Over five decades the Klarsfelds, who are married, have tracked Nazis from Paris, their home, to as far away as Syria and Bolivia. Their most famous catch, Klaus Barbie, called the Butcher of Lyon, was extradited to France after their extensive lobbying of the French government and convicted of crimes against humanity in 1991.
“All my troubles in the past started when Madame Klarsfeld came to Bolivia,” Barbie said when his trial began.
But now the couple fears that Europe is forgetting the memory of the Holocaust.
“The young today don’t know hunger. They don’t know war,” said Serge Klarsfeld, who is Jewish and whose father died in Auschwitz. “They don’t know that the European Union brought to Europe so much, and they don’t know that the generation that came before them worked so hard for what there is.”
They hope an English translation of their memoir, “Hunting the Truth,” will help change that.
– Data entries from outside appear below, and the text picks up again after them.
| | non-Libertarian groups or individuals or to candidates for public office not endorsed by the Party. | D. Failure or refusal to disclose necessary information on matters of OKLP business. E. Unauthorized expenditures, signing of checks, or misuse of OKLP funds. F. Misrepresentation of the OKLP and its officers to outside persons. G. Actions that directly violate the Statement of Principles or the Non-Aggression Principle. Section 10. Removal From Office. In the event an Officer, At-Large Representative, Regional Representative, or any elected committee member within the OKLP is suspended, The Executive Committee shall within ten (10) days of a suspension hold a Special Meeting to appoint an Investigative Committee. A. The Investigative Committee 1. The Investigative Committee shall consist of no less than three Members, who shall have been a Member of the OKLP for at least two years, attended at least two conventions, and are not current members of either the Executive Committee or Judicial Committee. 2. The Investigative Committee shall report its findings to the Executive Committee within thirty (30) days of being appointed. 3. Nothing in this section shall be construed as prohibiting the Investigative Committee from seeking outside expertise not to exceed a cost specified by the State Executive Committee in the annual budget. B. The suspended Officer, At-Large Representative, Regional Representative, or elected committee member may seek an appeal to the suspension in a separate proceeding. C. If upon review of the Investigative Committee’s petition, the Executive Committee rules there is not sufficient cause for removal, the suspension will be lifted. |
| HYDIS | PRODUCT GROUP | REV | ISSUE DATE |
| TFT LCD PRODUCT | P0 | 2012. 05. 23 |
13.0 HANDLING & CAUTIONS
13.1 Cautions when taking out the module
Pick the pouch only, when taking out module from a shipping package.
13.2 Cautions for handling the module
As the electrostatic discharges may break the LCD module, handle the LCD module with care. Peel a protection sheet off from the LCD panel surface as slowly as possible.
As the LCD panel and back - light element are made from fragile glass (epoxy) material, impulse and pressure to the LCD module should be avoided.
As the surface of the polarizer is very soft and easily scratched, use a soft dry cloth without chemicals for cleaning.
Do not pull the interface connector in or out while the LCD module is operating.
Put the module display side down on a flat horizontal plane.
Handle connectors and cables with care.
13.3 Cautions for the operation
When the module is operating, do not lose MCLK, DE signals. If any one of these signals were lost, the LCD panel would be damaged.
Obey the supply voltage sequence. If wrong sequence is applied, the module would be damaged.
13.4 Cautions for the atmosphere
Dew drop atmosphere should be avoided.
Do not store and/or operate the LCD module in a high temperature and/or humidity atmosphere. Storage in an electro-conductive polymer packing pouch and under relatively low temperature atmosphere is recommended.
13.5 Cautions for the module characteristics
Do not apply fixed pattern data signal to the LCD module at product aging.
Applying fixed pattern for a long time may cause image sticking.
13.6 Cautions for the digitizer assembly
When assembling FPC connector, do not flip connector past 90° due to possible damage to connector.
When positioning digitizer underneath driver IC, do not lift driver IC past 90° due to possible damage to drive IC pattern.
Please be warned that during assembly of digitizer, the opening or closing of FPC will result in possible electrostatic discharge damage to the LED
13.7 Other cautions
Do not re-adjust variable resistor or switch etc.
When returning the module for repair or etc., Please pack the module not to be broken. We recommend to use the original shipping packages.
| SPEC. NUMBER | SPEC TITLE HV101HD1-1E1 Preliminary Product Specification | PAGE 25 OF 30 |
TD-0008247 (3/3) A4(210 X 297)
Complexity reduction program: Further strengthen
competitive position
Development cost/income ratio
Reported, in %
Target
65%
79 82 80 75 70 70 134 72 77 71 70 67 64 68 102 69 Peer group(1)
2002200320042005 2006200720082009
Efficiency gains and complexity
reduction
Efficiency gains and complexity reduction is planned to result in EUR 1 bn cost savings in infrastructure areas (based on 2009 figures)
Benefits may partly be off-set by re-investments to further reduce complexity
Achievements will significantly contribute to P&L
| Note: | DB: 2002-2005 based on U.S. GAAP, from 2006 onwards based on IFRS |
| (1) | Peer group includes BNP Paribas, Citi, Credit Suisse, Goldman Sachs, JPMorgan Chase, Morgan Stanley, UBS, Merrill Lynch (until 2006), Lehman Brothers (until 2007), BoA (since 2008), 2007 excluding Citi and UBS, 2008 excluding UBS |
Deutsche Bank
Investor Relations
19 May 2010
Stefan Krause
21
The story covers Serge’s memories of watching his father be taken away by the Gestapo, and Beate’s memories of her German Protestant upbringing, and her parents who she says “sleepwalked” through World War II.
The couple has been behind seminal moments in Holocaust awareness history, such as when Beate slapped the West German Chancellor Kurt Keieinger in 1968 for being a member of the Nazi party.
“We fight for values that we will defend the rest of our lives,” Serge said. “After we die, we can’t say what will happen.”